Incidentally, the history of “TINA” begins with the end of real existing socialism. As is well known, it saw itself as a revolutionary and at the same time real existing alternative to the capitalist system and promised social security and humane work for wage workers, reason in social relations and peace in international relations. As long as this point of view existed in practice in the form of socialist states in the East and communist parties in the West, there was also a need for capitalist states to deny the necessity of revolution by pointing to the fundamental reformability of capitalism or to loudly proclaim constructive alternatives and social reforms. This is obviously no longer necessary today. In the meantime, the hardships that are part of the system, including hunger, crises and war, have been transfigured into a subject-less and unhistorical TINA to which everyone must bow.

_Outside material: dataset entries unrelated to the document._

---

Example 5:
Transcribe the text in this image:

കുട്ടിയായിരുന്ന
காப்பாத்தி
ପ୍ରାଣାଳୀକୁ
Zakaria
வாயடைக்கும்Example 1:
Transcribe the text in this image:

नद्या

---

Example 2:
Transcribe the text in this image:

Fifth interim conclusion: As is well known, capitalism constantly reforms and revolutionizes itself, but in its irrationality and hardships it is indeed incorrigible. The exploitation of labor, the precarious reproduction of the wage workers, including unemployment, child poverty, elderly poverty, occupational illnesses, burnout, etc., the destruction of the natural bases of life, the permanent conflicts of interests, state rule, its costs, its violence and its wars – all are necessary under the prevailing conditions. Capitalism obviously does not lack alternatives.
Conclusion
The more or less harmless question “I understand your criticism, but what alternative do you propose?” is loaded, even if the questioner is not aware of it at the time of the question.
It’s clear that the question about the alternative can be meant in different ways: On the one hand, as a complete rejection of the criticism of the system, regardless of its substance, based on the predetermined dogma that all thinking, research and analysis must serve to improve the existing order, its state guarantor and its general terms and conditions. This is a politely presented ban on criticism in the form of a question.

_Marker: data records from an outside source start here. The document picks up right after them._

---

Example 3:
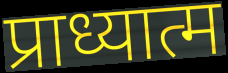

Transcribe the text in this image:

प्राध्यात्म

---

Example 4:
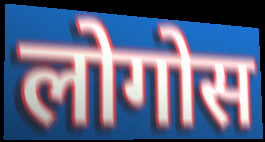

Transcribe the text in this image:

लोगोस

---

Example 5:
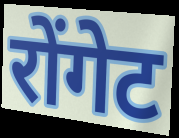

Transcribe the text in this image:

रोंगेट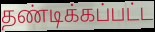
தண்டிக்கப்பட்ட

On the other hand, the question about the alternative can be based on the wish that an improvement of the criticized conditions should “actually” be within the power and responsibility of the state and economic decision-makers or even “all of us” as voters, consumers, speakers, etc. Obviously, here too it is not the criticism but rather one’s own wishful thinking that is the progenitor of the thought.

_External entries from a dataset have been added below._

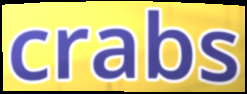
crabs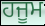
ਹਜੂਮ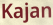
Kajan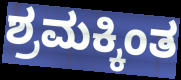
ಶ್ರಮಕ್ಕಿಂತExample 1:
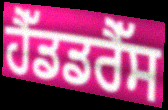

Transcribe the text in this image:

ਹੈੱਡਡਰੈੱਸ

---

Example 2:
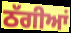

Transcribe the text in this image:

ਠੱਗੀਆਂ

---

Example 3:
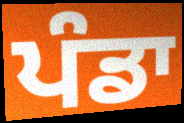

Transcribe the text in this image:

ਪੰਡਾ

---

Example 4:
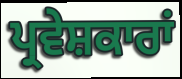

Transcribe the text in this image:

ਪ੍ਰਵੇਸ਼ਕਾਰਾਂ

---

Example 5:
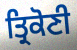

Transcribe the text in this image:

ਤ੍ਰਿਕੋਣੀ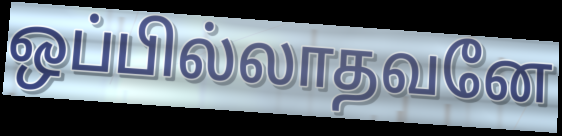
ஒப்பில்லாதவனே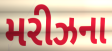
મરીઝનાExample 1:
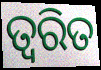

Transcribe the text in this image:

ତ୍ବରିତ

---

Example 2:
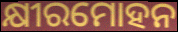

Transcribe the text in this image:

କ୍ଷୀରମୋହନ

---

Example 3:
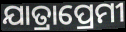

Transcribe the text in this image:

ଯାତ୍ରାପ୍ରେମୀ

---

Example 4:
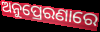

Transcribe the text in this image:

ଅନୁପ୍ରେରଣାରେ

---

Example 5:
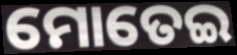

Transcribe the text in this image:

ମୋତେଇ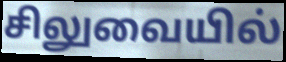
சிலுவையில்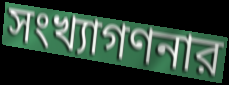
সংখ্যাগণনার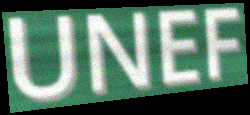
UNEFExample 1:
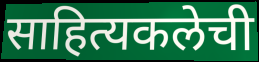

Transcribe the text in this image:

साहित्यकलेची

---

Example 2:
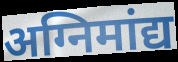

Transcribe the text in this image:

अग्निमांद्य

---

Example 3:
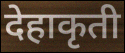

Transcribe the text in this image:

देहाकृती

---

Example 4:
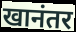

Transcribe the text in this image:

खानंतर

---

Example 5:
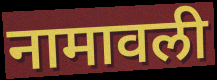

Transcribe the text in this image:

नामावलीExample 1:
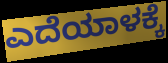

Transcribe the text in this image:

ಎದೆಯಾಳಕ್ಕೆ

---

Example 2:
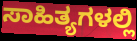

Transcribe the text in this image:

ಸಾಹಿತ್ಯಗಳಲ್ಲಿ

The different versions of the question about the alternative have one thing in common: The objective content of the critique is completely pushed into the background. And thus the question – intentionally or not – undermines precisely the first and most important practical result, namely an examination of the critique for its objective coherence that aims at theoretical agreement. As has been shown, this agreement about the substance of the analysis of the cause is a prerequisite for deriving appropriate and collective practical conclusions.